H("abcd") = (97*1 + 98*2 + 99*3 + 100*4) % 11
= (97 + 196 + 297 + 400) % 11
= 990 % 11
= 0
String: “bcda”
H("bcda") = (98*1 + 99*2 + 100*3 + 97*4) % 11
= (98 + 198 + 300 + 388) % 11
= 984 % 11
= 5
String: “cdab”
H("cdab") = (99*1 + 100*2 + 97*3 + 98*4) % 11
= (99 + 200 + 291 + 392) % 11
= 982 % 11
= 3
String: “dabc”
H("dabc") = (100*1 + 97*2 + 98*3 + 99*4) % 11
= (100 + 194 + 294 + 396) % 11
= 984 % 11
= 5
In this case, even though there may still be collisions (as seen with “bcda” and “dabc”), the distribution is significantly better, and we do not have all strings mapping to the same index.
How to Choose the N - Number of Buckets ?
When choosing the number of buckets (N):
- Choose N to be a prime number close to the number of objects in the table.
- Avoid primes that are close to powers of 2 or 10, as they can lead to suboptimal distributions.
Note that there is no single solution to what constitutes a “good” hash function.
Here is How hashCode() method is implemented in java for strings.
Summary
A good hash function should meet the following criteria:
- Type-dependent: The function must be aware of the type to compute a suitable hash value.
- Within Array Range: It should produce values within the range of the array to avoid index errors.
- Efficient: It should not involve too many operations, ensuring efficiency.
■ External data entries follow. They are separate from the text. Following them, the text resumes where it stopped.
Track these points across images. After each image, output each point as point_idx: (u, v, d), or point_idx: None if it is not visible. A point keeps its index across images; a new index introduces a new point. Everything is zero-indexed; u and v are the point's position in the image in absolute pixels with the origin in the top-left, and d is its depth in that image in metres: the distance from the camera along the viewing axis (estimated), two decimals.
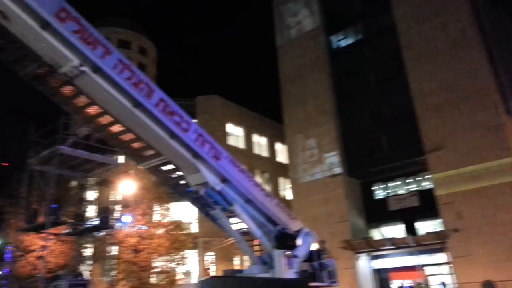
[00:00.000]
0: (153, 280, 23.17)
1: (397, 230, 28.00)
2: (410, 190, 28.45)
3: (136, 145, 11.17)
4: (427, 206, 26.08)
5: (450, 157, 25.02)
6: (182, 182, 12.08)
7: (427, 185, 27.24)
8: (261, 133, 40.70)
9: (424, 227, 26.98)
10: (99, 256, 23.85)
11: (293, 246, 12.36)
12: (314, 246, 13.28)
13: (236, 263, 31.89)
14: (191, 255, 29.45)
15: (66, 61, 8.55)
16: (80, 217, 17.02)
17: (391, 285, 27.03)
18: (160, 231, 23.57)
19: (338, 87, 32.29)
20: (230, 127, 37.57)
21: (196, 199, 12.52)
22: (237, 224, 12.71)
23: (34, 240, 20.66)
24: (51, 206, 14.40)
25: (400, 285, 25.56)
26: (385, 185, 29.81)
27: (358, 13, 32.48)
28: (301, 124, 33.19)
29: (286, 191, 39.14)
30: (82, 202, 20.18)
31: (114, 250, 23.37)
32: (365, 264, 27.84)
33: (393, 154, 28.07)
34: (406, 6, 29.34)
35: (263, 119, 41.71)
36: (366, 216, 29.91)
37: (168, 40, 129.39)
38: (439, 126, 25.95)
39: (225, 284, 8.63)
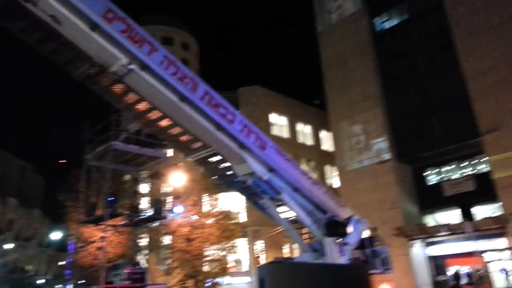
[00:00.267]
0: (205, 268, 23.88)
1: (452, 216, 26.93)
2: (465, 174, 27.22)
3: (184, 138, 11.48)
4: (484, 190, 24.89)
5: (507, 138, 23.61)
6: (230, 172, 12.28)
7: (483, 168, 25.92)
8: (305, 122, 40.32)
9: (481, 211, 25.77)
10: (154, 246, 24.89)
11: (343, 234, 12.25)
12: (366, 234, 13.07)
13: (286, 251, 32.07)
14: (241, 243, 29.95)
15: (115, 60, 8.91)
16: (135, 209, 17.72)
17: (447, 272, 26.10)
18: (210, 221, 24.20)
19: (383, 71, 31.23)
20: (273, 117, 37.54)
21: (244, 189, 12.70)
22: (285, 212, 12.77)
23: (93, 232, 21.90)
24: (108, 199, 15.12)
25: (455, 271, 24.60)
26: (438, 170, 28.68)
27: None
28: (346, 111, 32.53)
29: (333, 179, 38.66)
30: (136, 195, 21.02)
31: (167, 239, 24.32)
32: (419, 251, 27.07)
33: (445, 137, 26.88)
34: None
35: (307, 107, 41.28)
36: (418, 202, 28.98)
37: (208, 33, 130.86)
38: (494, 106, 24.50)
39: (284, 270, 8.70)
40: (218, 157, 12.00)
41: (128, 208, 17.80)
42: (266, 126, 35.33)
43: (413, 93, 29.57)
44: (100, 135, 15.89)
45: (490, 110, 24.68)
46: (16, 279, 44.34)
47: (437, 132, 27.66)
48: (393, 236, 25.90)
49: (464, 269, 24.97)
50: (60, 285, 43.97)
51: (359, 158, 31.10)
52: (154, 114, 10.78)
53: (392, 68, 30.90)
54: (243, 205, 30.94)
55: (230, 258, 26.58)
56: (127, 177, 25.05)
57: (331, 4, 35.93)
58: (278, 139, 33.82)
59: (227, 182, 13.22)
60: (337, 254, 11.43)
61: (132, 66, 9.01)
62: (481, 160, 25.98)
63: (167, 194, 24.54)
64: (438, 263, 26.73)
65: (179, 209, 21.56)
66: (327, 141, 40.45)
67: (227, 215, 25.17)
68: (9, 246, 43.93)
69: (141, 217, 17.53)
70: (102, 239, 18.30)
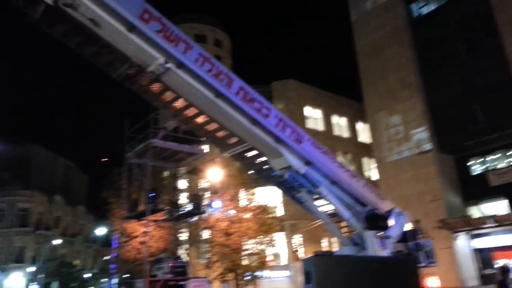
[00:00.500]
0: (244, 262, 24.13)
1: (499, 207, 25.75)
2: None
3: (220, 134, 11.63)
4: None
5: None
6: (266, 167, 12.32)
7: None
8: (341, 114, 39.68)
9: None
10: (194, 240, 25.39)
11: (385, 227, 12.00)
12: (408, 226, 12.74)
13: (324, 245, 31.84)
14: (279, 238, 30.02)
15: (153, 60, 9.14)
16: (175, 204, 18.13)
17: (494, 266, 25.04)
18: (248, 215, 24.39)
19: (422, 58, 30.17)
20: (308, 110, 37.19)
21: (281, 183, 12.70)
22: (324, 206, 12.66)
23: (136, 227, 22.61)
24: (149, 195, 15.55)
25: (503, 265, 23.53)
26: (482, 159, 27.48)
27: None
28: (383, 101, 31.73)
29: (371, 171, 37.89)
30: (175, 190, 21.54)
31: (206, 234, 24.75)
32: (464, 243, 26.12)
33: (490, 125, 25.68)
34: None
35: (342, 99, 40.58)
36: (462, 193, 27.93)
37: (240, 28, 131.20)
38: None
39: (330, 262, 8.68)
40: (254, 152, 12.07)
41: (168, 204, 18.25)
42: (301, 119, 35.08)
43: (454, 80, 28.40)
44: (140, 133, 16.34)
45: None
46: (65, 273, 46.57)
47: (480, 120, 26.46)
48: (436, 228, 25.11)
49: None
50: (106, 279, 45.81)
51: (398, 149, 30.30)
52: (190, 111, 10.98)
53: (431, 55, 29.79)
54: (280, 199, 30.96)
55: (269, 252, 26.71)
56: (166, 173, 25.67)
57: None
58: (313, 132, 33.50)
59: (264, 177, 13.27)
60: (379, 248, 11.22)
61: (168, 65, 9.20)
62: None
63: (205, 190, 24.97)
64: (484, 256, 25.70)
65: (217, 204, 21.86)
66: (364, 133, 39.67)
67: (264, 209, 25.28)
68: (57, 242, 46.17)
69: (180, 212, 17.91)
70: (144, 234, 18.87)
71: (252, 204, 25.08)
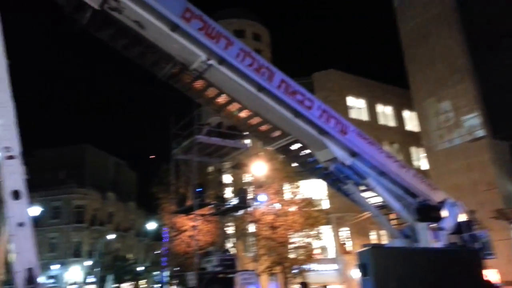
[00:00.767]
0: (291, 255, 24.16)
1: None
2: None
3: (263, 127, 11.65)
4: None
5: None
6: (311, 159, 12.20)
7: None
8: (386, 102, 38.48)
9: None
10: (241, 234, 25.71)
11: (437, 218, 11.54)
12: (462, 217, 12.18)
13: (373, 238, 31.19)
14: (326, 231, 29.75)
15: (195, 58, 9.30)
16: (221, 199, 18.46)
17: None
18: (293, 208, 24.36)
19: (472, 41, 28.63)
20: (351, 100, 36.40)
21: (326, 175, 12.54)
22: (372, 198, 12.38)
23: (184, 221, 23.21)
24: (196, 190, 15.92)
25: None
26: None
27: None
28: (431, 87, 30.45)
29: (420, 161, 36.55)
30: (221, 185, 21.88)
31: (252, 227, 24.99)
32: None
33: None
34: None
35: (386, 87, 39.28)
36: None
37: (278, 21, 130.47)
38: None
39: (387, 254, 8.53)
40: (299, 145, 11.99)
41: (215, 198, 18.60)
42: (344, 110, 34.37)
43: (508, 62, 26.72)
44: (185, 130, 16.73)
45: None
46: (119, 266, 48.83)
47: None
48: (492, 219, 23.89)
49: None
50: (158, 272, 47.50)
51: (449, 137, 29.03)
52: (233, 106, 11.08)
53: (482, 37, 28.19)
54: (325, 192, 30.64)
55: (316, 245, 26.56)
56: (211, 168, 26.13)
57: None
58: (356, 123, 32.68)
59: (309, 169, 13.16)
60: (431, 240, 10.82)
61: (211, 62, 9.32)
62: None
63: (250, 184, 25.18)
64: None
65: (262, 197, 21.97)
66: (411, 121, 38.27)
67: (309, 202, 25.13)
68: (111, 236, 48.44)
69: (227, 206, 18.20)
70: (193, 228, 19.33)
71: (297, 197, 25.02)
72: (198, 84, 10.36)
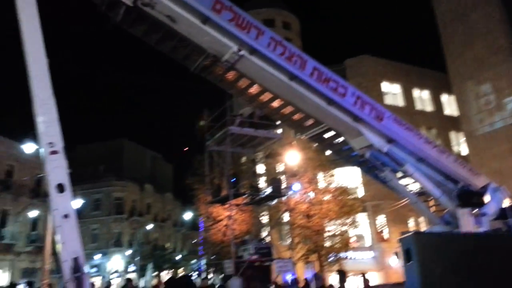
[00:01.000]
0: (327, 243, 24.08)
1: None
2: None
3: (296, 116, 11.57)
4: None
5: None
6: (346, 147, 12.02)
7: None
8: (422, 87, 37.22)
9: None
10: (275, 222, 25.86)
11: (480, 204, 11.14)
12: (506, 202, 11.71)
13: (411, 225, 30.54)
14: (362, 219, 29.39)
15: (227, 49, 9.32)
16: (255, 188, 18.67)
17: None
18: (328, 197, 24.19)
19: None
20: (385, 86, 35.45)
21: (362, 163, 12.34)
22: (410, 184, 12.09)
23: (220, 211, 23.60)
24: (231, 180, 16.14)
25: None
26: None
27: None
28: (470, 69, 29.13)
29: (460, 146, 35.26)
30: (255, 175, 22.01)
31: (287, 216, 25.07)
32: None
33: None
34: None
35: (422, 70, 37.94)
36: None
37: (308, 8, 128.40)
38: None
39: (432, 240, 8.41)
40: (332, 133, 11.83)
41: (249, 188, 18.79)
42: (378, 96, 33.53)
43: None
44: (218, 121, 16.93)
45: None
46: (158, 255, 50.47)
47: None
48: None
49: None
50: (195, 260, 48.66)
51: (490, 120, 27.76)
52: (266, 96, 11.05)
53: None
54: (360, 179, 30.20)
55: (352, 233, 26.32)
56: (245, 159, 26.32)
57: None
58: (392, 109, 31.76)
59: (344, 157, 12.99)
60: (474, 226, 10.48)
61: (242, 52, 9.32)
62: None
63: (283, 173, 25.19)
64: None
65: (296, 186, 21.96)
66: (449, 105, 36.88)
67: (344, 190, 24.88)
68: (149, 227, 49.96)
69: (261, 196, 18.36)
70: (228, 217, 19.64)
71: (331, 186, 24.82)
72: (230, 75, 10.40)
- Key Utilization: It should use as much of the key as possible to minimize collisions.
- Avoid Common Factors: It should avoid common factors to further minimize collisions.
By using suitable hash functions and numbers of buckets, we can significantly improve the performance of our hash tables and reduce the number of collisions, ensuring quick lookups and efficient storage.